How Did the COVID-19 Crisis Affect Different Types of Workers in the Developing World?

9 February 2024 13:33

How Did the COVID-19 Crisis Affect Different Types of Workers in the Developing World?

The paper titled "How Did the COVID-19 Crisis Affect Different Types of Workers in the Developing World?" by Maurice Kugler, Mariana Viollaz, Daniel Duque, Isis Gaddis, David Newhouse, Amparo Palacios-Lopez and Michael Weber has been published in World Development.

Abstract

This paper examines how the COVID-19 pandemic affected the employment of different groups of workers across 40 mostly low and middle-income countries. Employment outcomes during the crisis are tracked through high-frequency phone surveys conducted by the World Bank and national statistics offices. Our results show that larger shares of female, young, less educated, and urban workers stopped working at the beginning of the pandemic. Gender gaps in work stoppage stemmed mainly from gender differences within sectors rather than differential employment patterns of men and women across sectors. Differences in work stoppage between urban and rural workers were markedly smaller than those across gender, age, and education groups.
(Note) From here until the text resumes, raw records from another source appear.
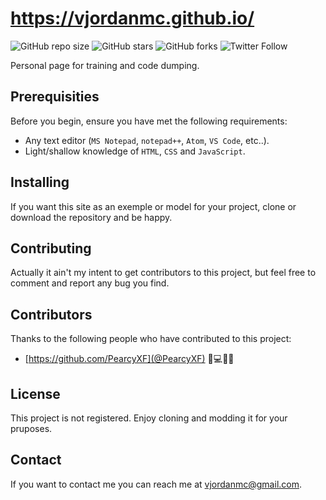 <!-- README.MD -->
# https://vjordanmc.github.io/

![GitHub repo size](https://img.shields.io/github/repo-size/vjordanmc/vjordanmc.github.io)
![GitHub stars](https://img.shields.io/github/stars/vjordanmc/vjordanmc.github.io?style=social)
![GitHub forks](https://img.shields.io/github/forks/vjordanmc/vjordanmc.github.io?style=social)
![Twitter Follow](https://img.shields.io/github/followers/vjordanmc?style=social)

Personal page for training and code dumping.

## Prerequisities

Before you begin, ensure you have met the following requirements:
* Any text editor (`MS Notepad`, `notepad++`, `Atom`, `VS Code`, etc..).
* Light/shallow knowledge of `HTML`, `CSS` and `JavaScript`.

## Installing

If you want this site as an exemple or model for your project, clone or download the repository and be happy.

## Contributing

Actually it ain't my intent to get contributors to this project, but feel free to comment and report any bug you find.

## Contributors

Thanks to the following people who have contributed to this project:

* [https://github.com/PearcyXF](@PearcyXF) 🚧💻💬🐛 

## License 

This project is not registered. Enjoy cloning and modding it for your pruposes.

## Contact 

If you want to contact me you can reach me at <vjordanmc@gmail.com>.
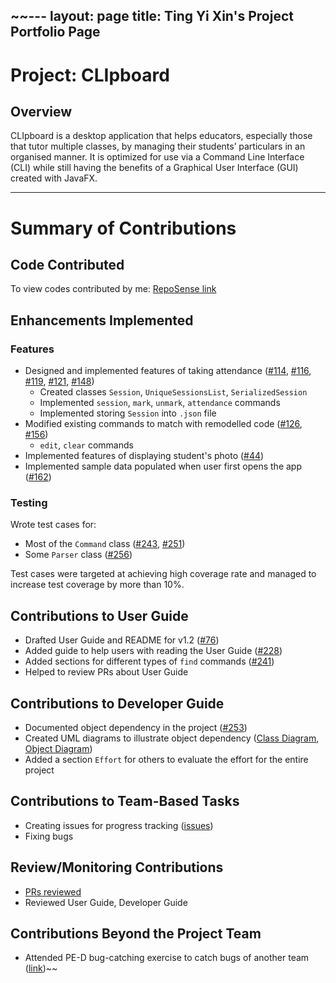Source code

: ~~---
layout: page
title: Ting Yi Xin's Project Portfolio Page
---
# Project: CLIpboard
## Overview
CLIpboard is a desktop application that helps educators, especially those that tutor multiple classes, by managing their students’ particulars in an organised manner.
It is optimized for use via a Command Line Interface (CLI) while still having the benefits of a Graphical User Interface (GUI) created with JavaFX.

---
# Summary of Contributions

## Code Contributed
To view codes contributed by me: [RepoSense link](https://nus-cs2103-ay2223s2.github.io/tp-dashboard/?search=tyx021&breakdown=true)

## Enhancements Implemented
### Features
* Designed and implemented features of taking attendance ([#114](https://github.com/AY2223S2-CS2103T-T15-4/tp/pull/114
  ), [#116](https://github.com/AY2223S2-CS2103T-T15-4/tp/pull/116
  ), [#119](https://github.com/AY2223S2-CS2103T-T15-4/tp/pull/119
  ), [#121](https://github.com/AY2223S2-CS2103T-T15-4/tp/pull/121), [#148](https://github.com/AY2223S2-CS2103T-T15-4/tp/pull/148))
  * Created classes `Session`, `UniqueSessionsList`, `SerializedSession`
  * Implemented `session`, `mark`, `unmark`, `attendance` commands
  * Implemented storing `Session` into `.json` file
* Modified existing commands to match with remodelled code ([#126](https://github.com/AY2223S2-CS2103T-T15-4/tp/pull/126), [#156](https://github.com/AY2223S2-CS2103T-T15-4/tp/pull/156))
  * `edit`, `clear` commands
* Implemented features of displaying student's photo ([#44](https://github.com/AY2223S2-CS2103T-T15-4/tp/pull/44))
* Implemented sample data populated when user first opens the app ([#162](https://github.com/AY2223S2-CS2103T-T15-4/tp/pull/162))

### Testing
Wrote test cases for:
* Most of the `Command` class ([#243](https://github.com/AY2223S2-CS2103T-T15-4/tp/pull/243), [#251](https://github.com/AY2223S2-CS2103T-T15-4/tp/pull/251))
* Some `Parser` class ([#256](https://github.com/AY2223S2-CS2103T-T15-4/tp/pull/256))


Test cases were targeted at achieving high coverage rate  and managed to increase test coverage by more than 10%.


## Contributions to User Guide
* Drafted User Guide and README for v1.2 ([#76](https://github.com/AY2223S2-CS2103T-T15-4/tp/pull/76))
* Added guide to help users with reading the User Guide ([#228](https://github.com/AY2223S2-CS2103T-T15-4/tp/pull/228))
* Added sections for different types of `find` commands ([#241](https://github.com/AY2223S2-CS2103T-T15-4/tp/pull/241))
* Helped to review PRs about User Guide

## Contributions to Developer Guide
* Documented object dependency in the project ([#253](https://github.com/AY2223S2-CS2103T-T15-4/tp/pull/253))
* Created UML diagrams to illustrate object dependency ([Class Diagram](https://github.com/AY2223S2-CS2103T-T15-4/tp/blob/master/docs/images/ObjectDependencyClassDiagram.png), [Object Diagram](https://github.com/AY2223S2-CS2103T-T15-4/tp/blob/master/docs/images/ObjectDependencyObjectDiagram.png))
* Added a section `Effort` for others to evaluate the effort for the entire project


## Contributions to Team-Based Tasks
* Creating issues for progress tracking ([issues](https://github.com/AY2223S2-CS2103T-T15-4/tp/issues?q=is%3Aissue+author%3Atyx021))
* Fixing bugs

## Review/Monitoring Contributions
* [PRs reviewed](https://github.com/AY2223S2-CS2103T-T15-4/tp/pulls?q=is%3Apr+is%3Aopen+reviewed-by%3Atyx021)
* Reviewed User Guide, Developer Guide

## Contributions Beyond the Project Team
* Attended PE-D bug-catching exercise to catch bugs of another team ([link](https://github.com/tyx021/ped/issues))~~
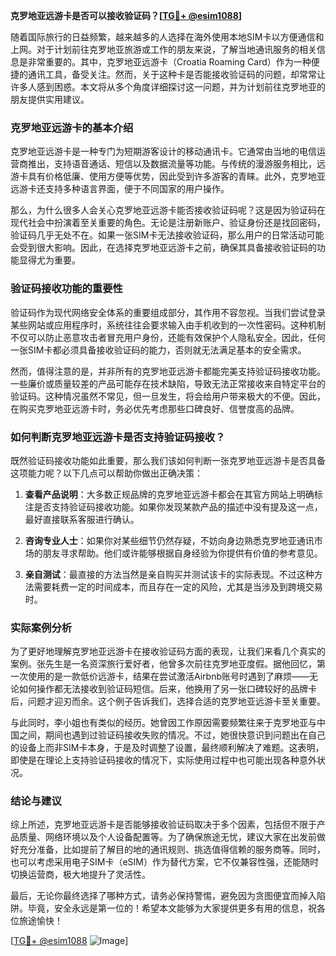 **克罗地亚远游卡是否可以接收验证码？[[TG💪+ @esim1088](https://t.me/s/esim1088)]**

随着国际旅行的日益频繁，越来越多的人选择在海外使用本地SIM卡以方便通信和上网。对于计划前往克罗地亚旅游或工作的朋友来说，了解当地通讯服务的相关信息是非常重要的。其中，克罗地亚远游卡（Croatia Roaming Card）作为一种便捷的通讯工具，备受关注。然而，关于这种卡是否能接收验证码的问题，却常常让许多人感到困惑。本文将从多个角度详细探讨这一问题，并为计划前往克罗地亚的朋友提供实用建议。

### 克罗地亚远游卡的基本介绍

克罗地亚远游卡是一种专门为短期游客设计的移动通讯卡。它通常由当地的电信运营商推出，支持语音通话、短信以及数据流量等功能。与传统的漫游服务相比，远游卡具有价格低廉、使用方便等优势，因此受到许多游客的青睐。此外，克罗地亚远游卡还支持多种语言界面，便于不同国家的用户操作。

那么，为什么很多人会关心克罗地亚远游卡能否接收验证码呢？这是因为验证码在现代社会中扮演着至关重要的角色。无论是注册新账户、验证身份还是找回密码，验证码几乎无处不在。如果一张SIM卡无法接收验证码，那么用户的日常活动可能会受到很大影响。因此，在选择克罗地亚远游卡之前，确保其具备接收验证码的功能显得尤为重要。

### 验证码接收功能的重要性

验证码作为现代网络安全体系的重要组成部分，其作用不容忽视。当我们尝试登录某些网站或应用程序时，系统往往会要求输入由手机收到的一次性密码。这种机制不仅可以防止恶意攻击者冒充用户身份，还能有效保护个人隐私安全。因此，任何一张SIM卡都必须具备接收验证码的能力，否则就无法满足基本的安全需求。

然而，值得注意的是，并非所有的克罗地亚远游卡都能完美支持验证码接收功能。一些廉价或质量较差的产品可能存在技术缺陷，导致无法正常接收来自特定平台的验证码。这种情况虽然不常见，但一旦发生，将会给用户带来极大的不便。因此，在购买克罗地亚远游卡时，务必优先考虑那些口碑良好、信誉度高的品牌。

### 如何判断克罗地亚远游卡是否支持验证码接收？

既然验证码接收功能如此重要，那么我们该如何判断一张克罗地亚远游卡是否具备这项能力呢？以下几点可以帮助你做出正确决策：

1. **查看产品说明**：大多数正规品牌的克罗地亚远游卡都会在其官方网站上明确标注是否支持验证码接收功能。如果你发现某款产品的描述中没有提及这一点，最好直接联系客服进行确认。
   
2. **咨询专业人士**：如果你对某些细节仍然存疑，不妨向身边熟悉克罗地亚通讯市场的朋友寻求帮助。他们或许能够根据自身经验为你提供有价值的参考意见。
   
3. **亲自测试**：最直接的方法当然是亲自购买并测试该卡的实际表现。不过这种方法需要耗费一定的时间成本，而且存在一定的风险，尤其是当涉及到跨境交易时。

### 实际案例分析

为了更好地理解克罗地亚远游卡在接收验证码方面的表现，让我们来看几个真实的案例。张先生是一名资深旅行爱好者，他曾多次前往克罗地亚度假。据他回忆，第一次使用的是一款低价远游卡，结果在尝试激活Airbnb账号时遇到了麻烦——无论如何操作都无法接收到验证码短信。后来，他换用了另一张口碑较好的品牌卡后，问题才迎刃而余。这个例子告诉我们，选择合适的克罗地亚远游卡至关重要。

与此同时，李小姐也有类似的经历。她曾因工作原因需要频繁往来于克罗地亚与中国之间，期间也遇到过验证码接收失败的情况。不过，她很快意识到问题出在自己的设备上而非SIM卡本身，于是及时调整了设置，最终顺利解决了难题。这表明，即使是在理论上支持验证码接收的情况下，实际使用过程中也可能出现各种意外状况。

### 结论与建议

综上所述，克罗地亚远游卡是否能够接收验证码取决于多个因素，包括但不限于产品质量、网络环境以及个人设备配置等。为了确保旅途无忧，建议大家在出发前做好充分准备，比如提前了解目的地的通讯规则、挑选值得信赖的服务商等。同时，也可以考虑采用电子SIM卡（eSIM）作为替代方案，它不仅兼容性强，还能随时切换运营商，极大地提升了灵活性。

最后，无论你最终选择了哪种方式，请务必保持警惕，避免因为贪图便宜而掉入陷阱。毕竟，安全永远是第一位的！希望本文能够为大家提供更多有用的信息，祝各位旅途愉快！

[[TG💪+ @esim1088](https://t.me/s/esim1088) ![Image](https://i.postimg.cc/4NQfJmqS/Snipaste-2025-05-13-00-14-12.png)]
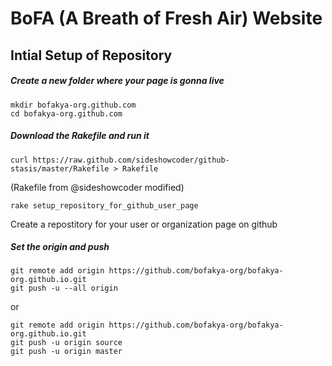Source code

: # BoFA (A Breath of Fresh Air) Website

## Intial Setup of Repository

##### Create a new folder where your page is gonna live

	mkdir bofakya-org.github.com 
	cd bofakya-org.github.com

##### Download the Rakefile and run it

	curl https://raw.github.com/sideshowcoder/github-stasis/master/Rakefile > Rakefile 

(Rakefile from @sideshowcoder modified)

	rake setup_repository_for_github_user_page

Create a repostitory for your user or organization page on github

##### Set the origin and push

	git remote add origin https://github.com/bofakya-org/bofakya-org.github.io.git
	git push -u --all origin

or

	git remote add origin https://github.com/bofakya-org/bofakya-org.github.io.git
	git push -u origin source
	git push -u origin master
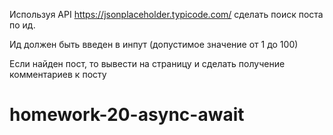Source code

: Используя API https://jsonplaceholder.typicode.com/ сделать поиск поста по ид.

Ид должен быть введен в инпут (допустимое значение от 1 до 100)

Если найден пост, то вывести на страницу и сделать получение комментариев к посту
# homework-20-async-await
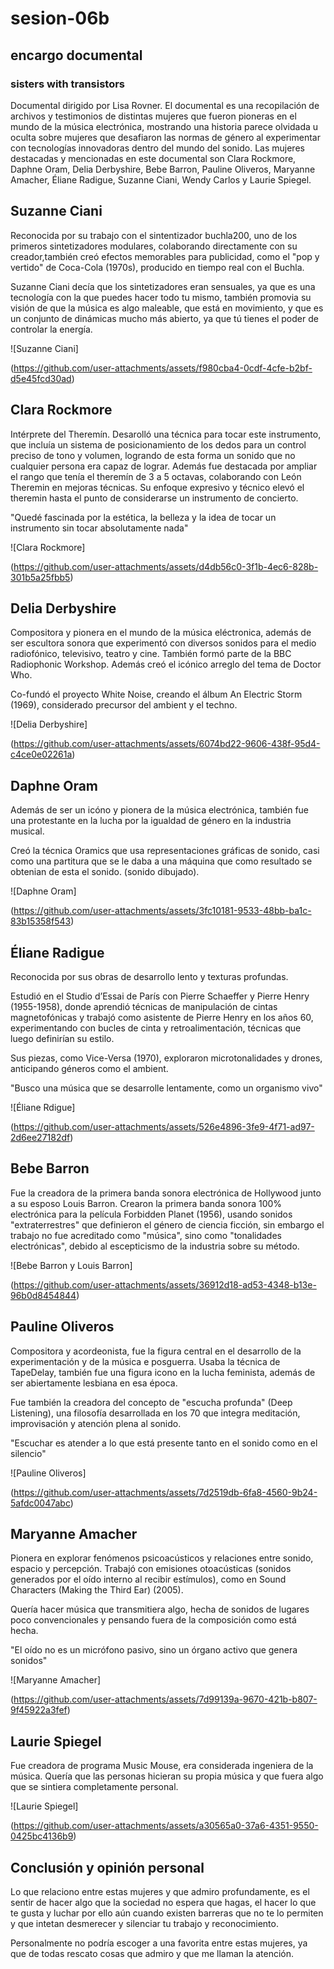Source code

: # sesion-06b
## encargo documental
### sisters with transistors
Documental dirigido por Lisa Rovner. El documental es una recopilación de archivos y testimonios de distintas mujeres que fueron pioneras en el mundo de la música electrónica, mostrando una historia parece olvidada u oculta sobre mujeres que desafiaron las normas de género al experimentar con tecnologías innovadoras dentro del mundo del sonido. Las mujeres destacadas y mencionadas en este documental son Clara Rockmore, Daphne Oram, Delia Derbyshire, Bebe Barron, Pauline Oliveros, Maryanne Amacher, Éliane Radigue, Suzanne Ciani, Wendy Carlos y Laurie Spiegel.

## Suzanne Ciani

Reconocida por su trabajo con el sintentizador buchla200, uno de los primeros sintetizadores modulares, colaborando directamente con su creador,también creó efectos memorables para publicidad, como el "pop y vertido" de Coca-Cola (1970s), producido en tiempo real con el Buchla.

Suzanne Ciani decía que los sintetizadores eran sensuales, ya que es una tecnología con la que puedes hacer todo tu mismo, también promovia su visión de que la música es algo maleable, que está en movimiento, y que es un conjunto de dinámicas mucho más abierto, ya que tú tienes el poder de controlar la energía.

![Suzanne Ciani]

(https://github.com/user-attachments/assets/f980cba4-0cdf-4cfe-b2bf-d5e45fcd30ad)

## Clara Rockmore

Intérprete del Theremín. Desarolló una técnica para tocar este instrumento, que incluía un sistema de  posicionamiento de los dedos para un control preciso de tono y volumen, logrando de esta forma un sonido que no cualquier persona era capaz de lograr. Además fue destacada por ampliar el rango que tenía el theremín de 3 a 5 octavas, colaborando con León Theremin en mejoras técnicas. Su enfoque expresivo y técnico elevó el theremin hasta el punto de considerarse un instrumento de concierto.

"Quedé fascinada por la estética, la belleza y la idea de tocar un instrumento sin tocar absolutamente nada"

![Clara Rockmore]

(https://github.com/user-attachments/assets/d4db56c0-3f1b-4ec6-828b-301b5a25fbb5)

## Delia Derbyshire

Compositora y pionera en el mundo de la música eléctronica, además de ser escultora sonora que experimentó con diversos sonidos para el medio radiofónico, televisivo, teatro y cine. También formó parte de la BBC Radiophonic Workshop. Además creó el icónico arreglo del tema de Doctor Who.

Co-fundó el proyecto White Noise, creando el álbum An Electric Storm (1969), considerado precursor del ambient y el techno.

![Delia Derbyshire]

(https://github.com/user-attachments/assets/6074bd22-9606-438f-95d4-c4ce0e02261a)

## Daphne Oram

Además de ser un icóno y pionera de la música electrónica, también fue una protestante en la lucha por la igualdad de género en la industria musical. 

Creó la técnica Oramics que usa representaciones gráficas de sonido, casi como una partitura que se le daba a una máquina que como resultado se obtenian de esta el sonido. (sonido dibujado).

![Daphne Oram]

(https://github.com/user-attachments/assets/3fc10181-9533-48bb-ba1c-83b15358f543)

## Éliane Radigue

Reconocida por sus obras de desarrollo lento y texturas profundas.

Estudió en el Studio d’Essai de París con Pierre Schaeffer y Pierre Henry (1955-1958), donde aprendió técnicas de manipulación de cintas magnetofónicas y trabajó como asistente de Pierre Henry en los años 60, experimentando con bucles de cinta y retroalimentación, técnicas que luego definirían su estilo.

Sus piezas, como Vice-Versa (1970), exploraron microtonalidades y drones, anticipando géneros como el ambient.

"Busco una música que se desarrolle lentamente, como un organismo vivo"

![Éliane Rdigue]

(https://github.com/user-attachments/assets/526e4896-3fe9-4f71-ad97-2d6ee27182df)

## Bebe Barron

Fue la creadora de la primera banda sonora electrónica de Hollywood junto a su esposo Louis Barron. Crearon la primera banda sonora 100% electrónica para la película Forbidden Planet (1956), usando sonidos "extraterrestres" que definieron el género de ciencia ficción, sin embargo el trabajo no fue acreditado como "música", sino como "tonalidades electrónicas", debido al escepticismo de la industria sobre su método.

![Bebe Barron y Louis Barron]

(https://github.com/user-attachments/assets/36912d18-ad53-4348-b13e-96b0d8454844)

## Pauline Oliveros 

Compositora y acordeonista, fue la figura central en el desarrollo de la experimentación y de la música e posguerra. Usaba la técnica de TapeDelay, también fue una figura icono en la lucha feminista, además de ser abiertamente lesbiana en esa época.

Fue también la creadora del concepto de "escucha profunda" (Deep Listening), una filosofía desarrollada en los 70 que integra meditación, improvisación y atención plena al sonido.

"Escuchar es atender a lo que está presente tanto en el sonido como en el silencio"

![Pauline Oliveros]

(https://github.com/user-attachments/assets/7d2519db-6fa8-4560-9b24-5afdc0047abc)

## Maryanne Amacher

Pionera en explorar fenómenos psicoacústicos y relaciones entre sonido, espacio y percepción. Trabajó con emisiones otoacústicas (sonidos generados por el oído interno al recibir estímulos), como en Sound Characters (Making the Third Ear) (2005).

Quería hacer música que transmitiera algo, hecha de sonidos de lugares poco convencionales y pensando fuera de la composición como está hecha.

"El oído no es un micrófono pasivo, sino un órgano activo que genera sonidos"

![Maryanne Amacher]

(https://github.com/user-attachments/assets/7d99139a-9670-421b-b807-9f45922a3fef)

## Laurie Spiegel

Fue creadora de programa Music Mouse, era considerada ingeniera de la música. Quería que las personas hicieran su propia música y que fuera algo que se sintiera completamente personal.

![Laurie Spiegel]

(https://github.com/user-attachments/assets/a30565a0-37a6-4351-9550-0425bc4136b9)

## Conclusión y opinión personal

Lo que relaciono entre estas mujeres y que admiro profundamente, es el sentir de hacer algo que la sociedad no espera que hagas, el hacer lo que te gusta y luchar por ello aún cuando existen barreras que no te lo permiten y que intetan desmerecer y silenciar tu trabajo y reconocimiento.

Personalmente no podría escoger a una favorita entre estas mujeres, ya que de todas rescato cosas que admiro y que me llaman la atención.
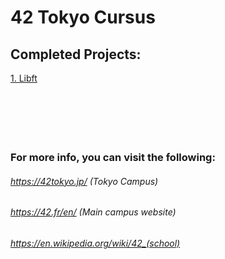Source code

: # 42 Tokyo Cursus

## Completed Projects:

[1. Libft](https://github.com/LucasHlmn/School_42_Cursus/libft)
<br>
<br>
<br>
<br>
<br>
<br>


### For more info, you can visit the following:
	
###### https://42tokyo.jp/ (Tokyo Campus)

###### https://42.fr/en/ (Main campus website)

###### https://en.wikipedia.org/wiki/42_(school)
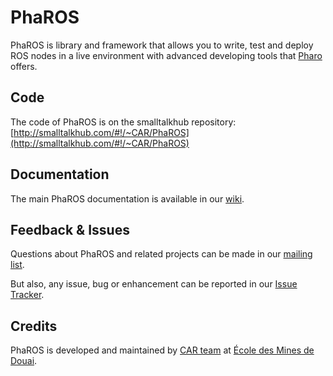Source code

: PhaROS
======

PhaROS is library and framework that allows you to write, test and deploy ROS nodes in a live environment with advanced developing tools that [Pharo](http://www.pharo.org) offers. 

## Code

The code of PhaROS is on the smalltalkhub repository: [http://smalltalkhub.com/#!/~CAR/PhaROS](http://smalltalkhub.com/#!/~CAR/PhaROS)

## Documentation

The main PhaROS documentation is available in our [wiki](https://github.com/CARMinesDouai/pharos/wiki).

## Feedback & Issues

Questions about PhaROS and related projects can be made in our [mailing list](https://groups.google.com/forum/#!forum/pharo-ros-users).

But also, any issue, bug or enhancement can be reported in our [Issue Tracker](https://github.com/CARMinesDouai/pharos/issues). 

## Credits
PhaROS is developed and maintained by [CAR team](http://car.imt-lille-douai.fr) at [École des Mines de Douai](http://www.mines-douai.fr).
Preliminary results from 10 countries suggest that following the initial shock at the start of the pandemic, employment rates partially recovered between April and August 2020, with greater gains for those groups that had borne the brunt of the early jobs losses. Although the high-frequency phone surveys over-represent household heads and therefore overestimate employment rates, a validation exercise for five countries suggests that they provide a reasonably accurate measure of disparities in employment levels by gender, education, and urban/rural location following the onset of the crisis, although they perform less well in capturing disparities between age groups. These results shed new light on the distributional labor market consequences of the COVID-19 crisis in developing countries, and suggest that real-time phone surveys, despite their lack of representativeness, are a valuable source of information to measure differential employment impacts across groups during an unfolding crisis.